From the entries that follow, reproduce exactly and only the lines from the line with "text: (561, 404) -> (382, 150), 機幅 -> ベルト幅" to the line with "text: (562, 722) -> (382, 399), 20 -> 25", endpoints included.

» RECORDED DATA
——————
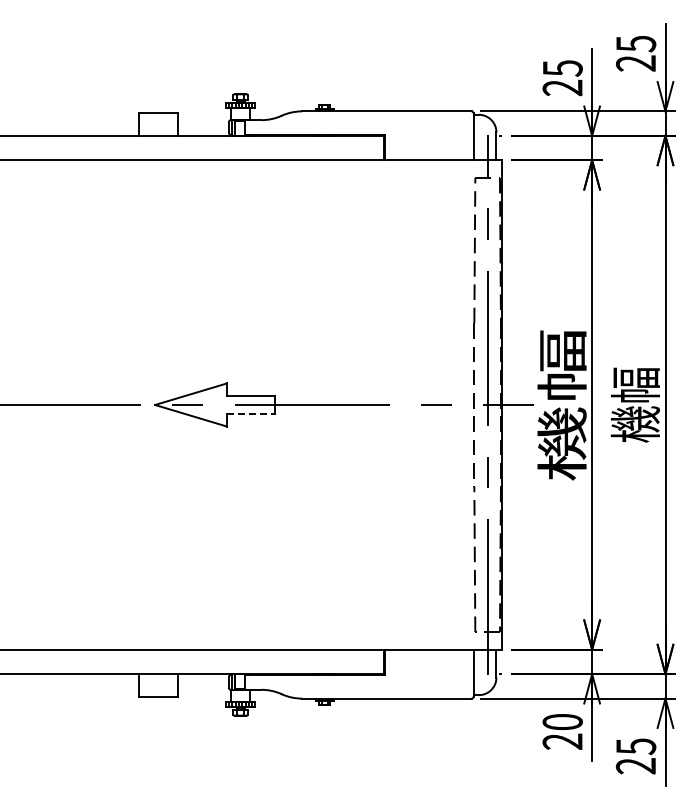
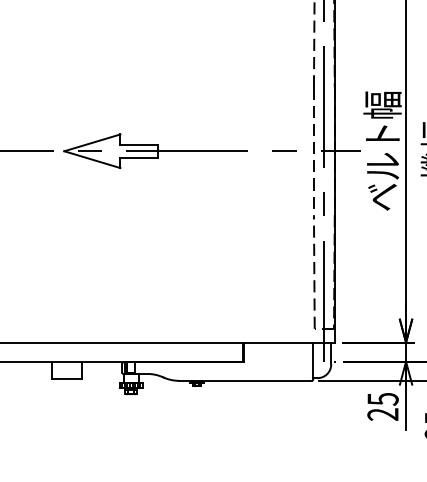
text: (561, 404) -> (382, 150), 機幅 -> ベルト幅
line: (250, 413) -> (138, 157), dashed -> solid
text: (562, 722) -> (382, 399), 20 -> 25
——————
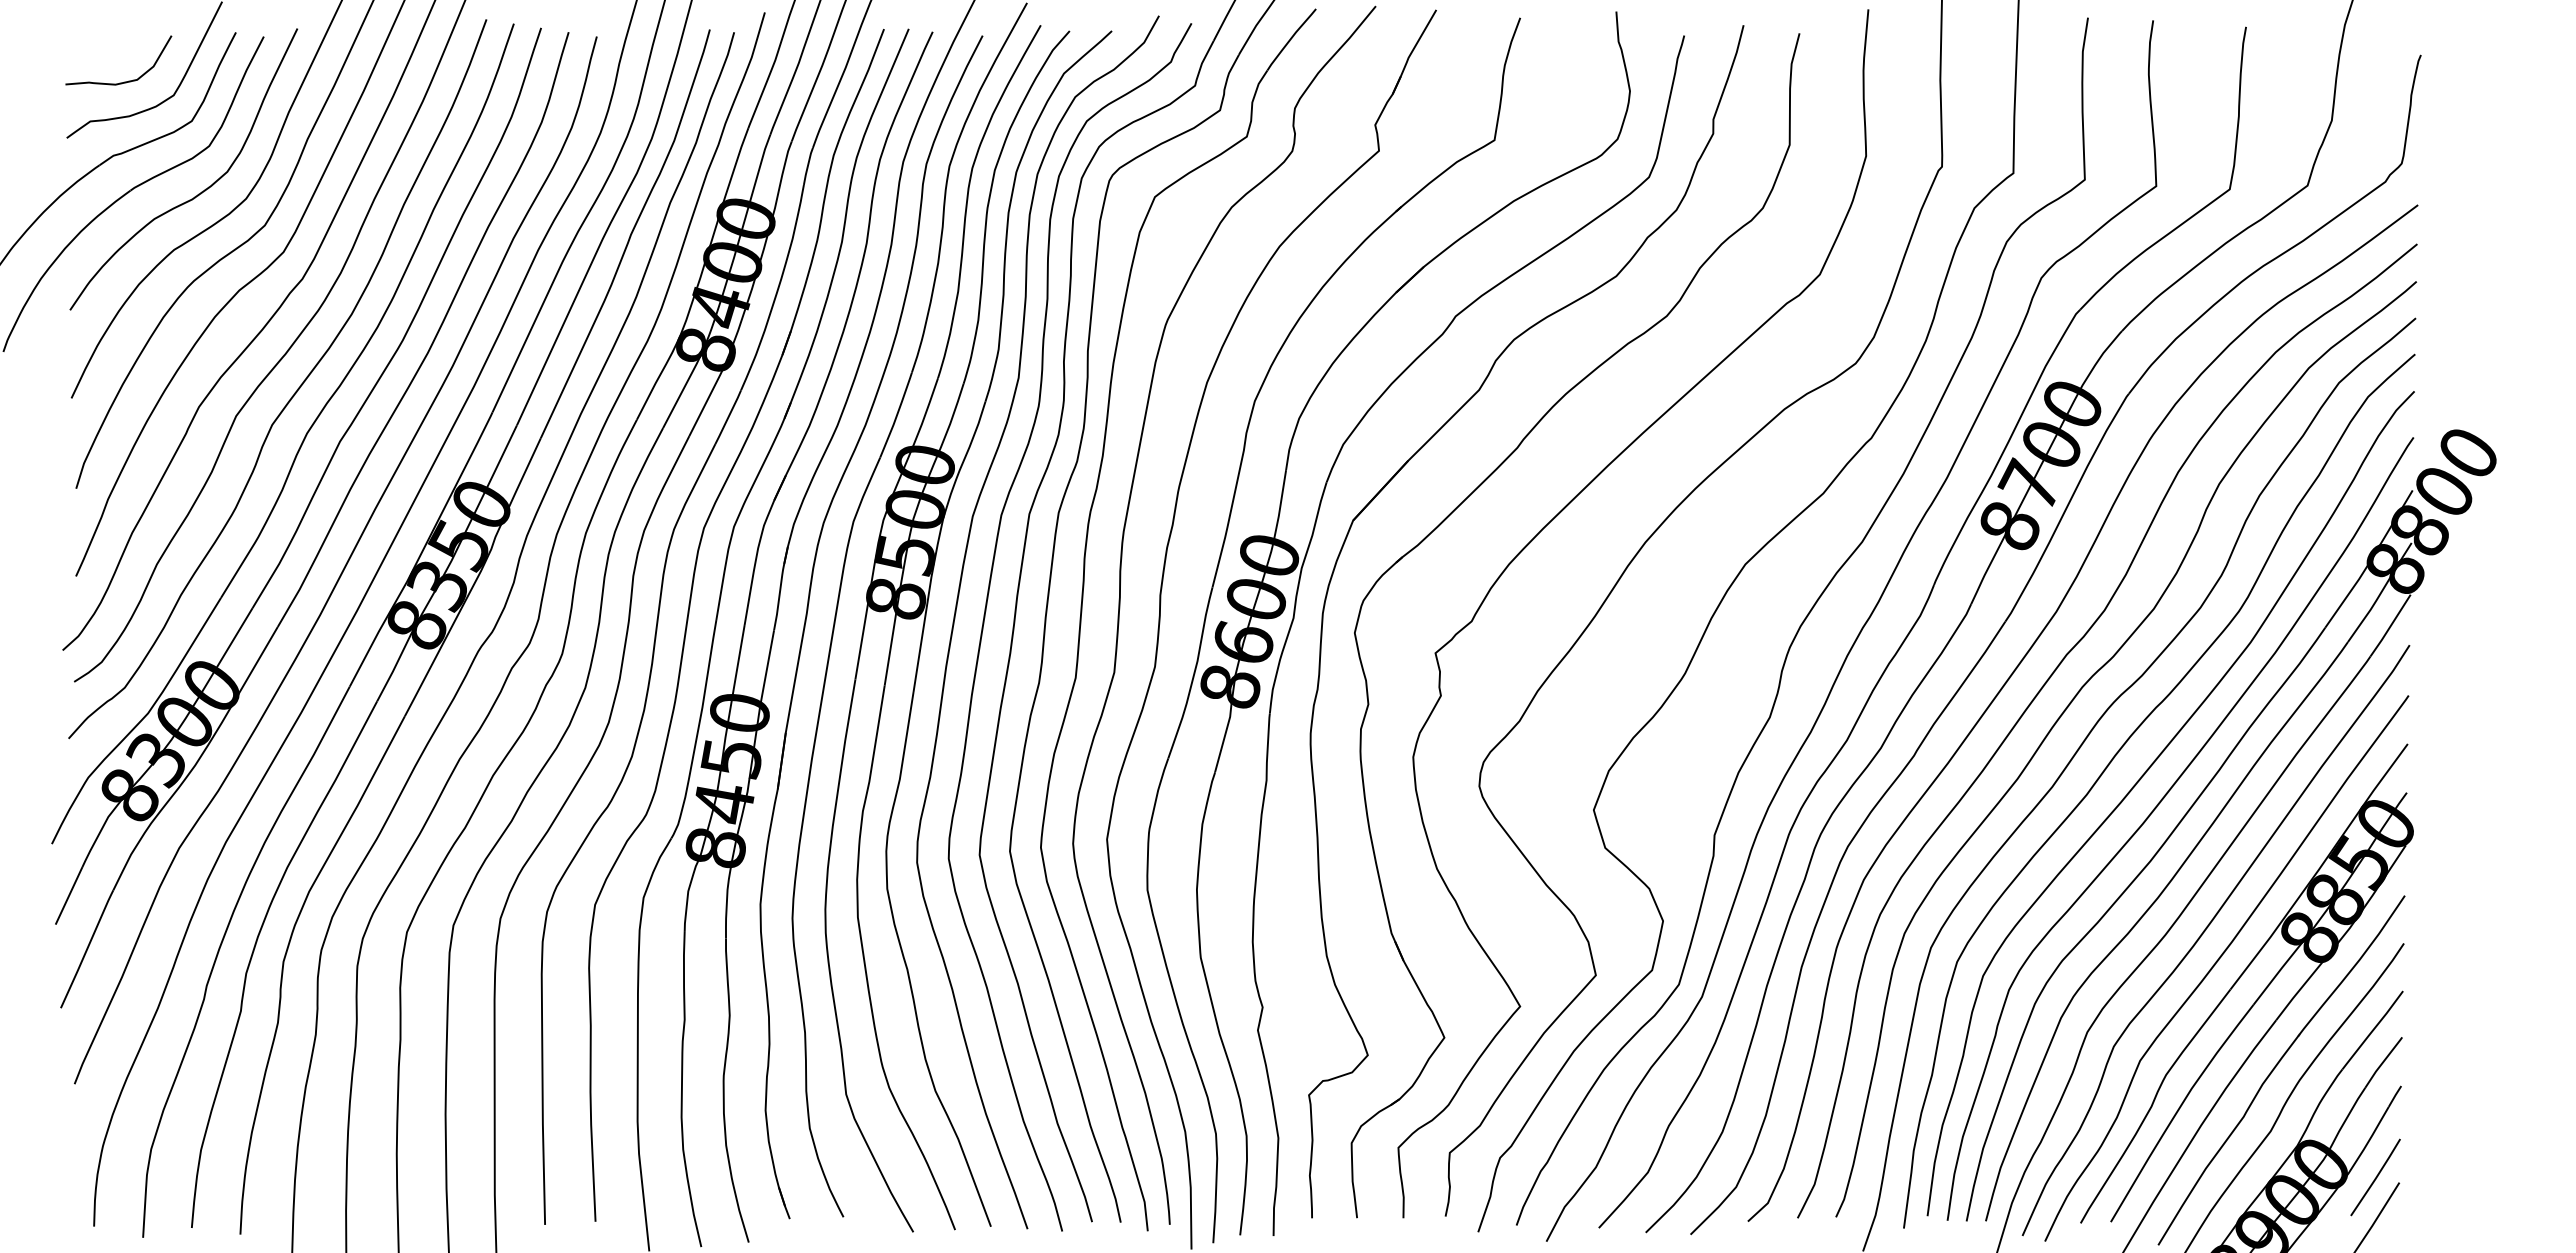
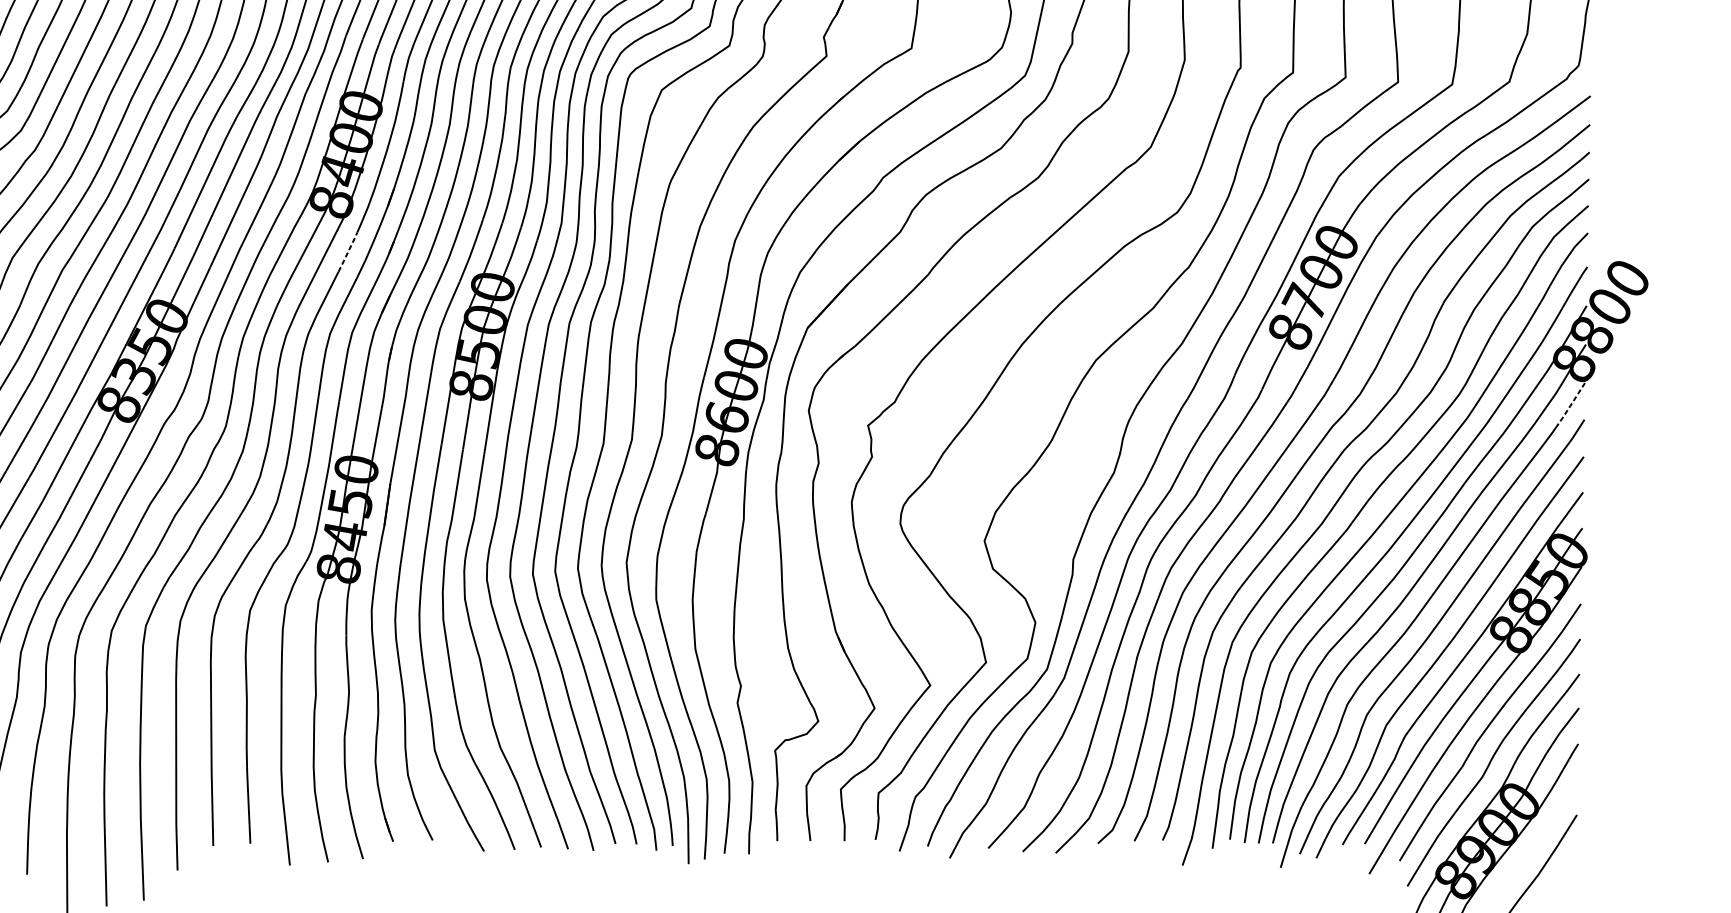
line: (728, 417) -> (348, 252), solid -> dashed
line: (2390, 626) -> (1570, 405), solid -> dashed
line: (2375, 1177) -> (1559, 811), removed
——————
» PROBLEM SOLUTION
text: (561, 404) -> (382, 150), 機幅 -> ベルト幅
line: (250, 413) -> (138, 157), dashed -> solid
text: (562, 722) -> (382, 399), 20 -> 25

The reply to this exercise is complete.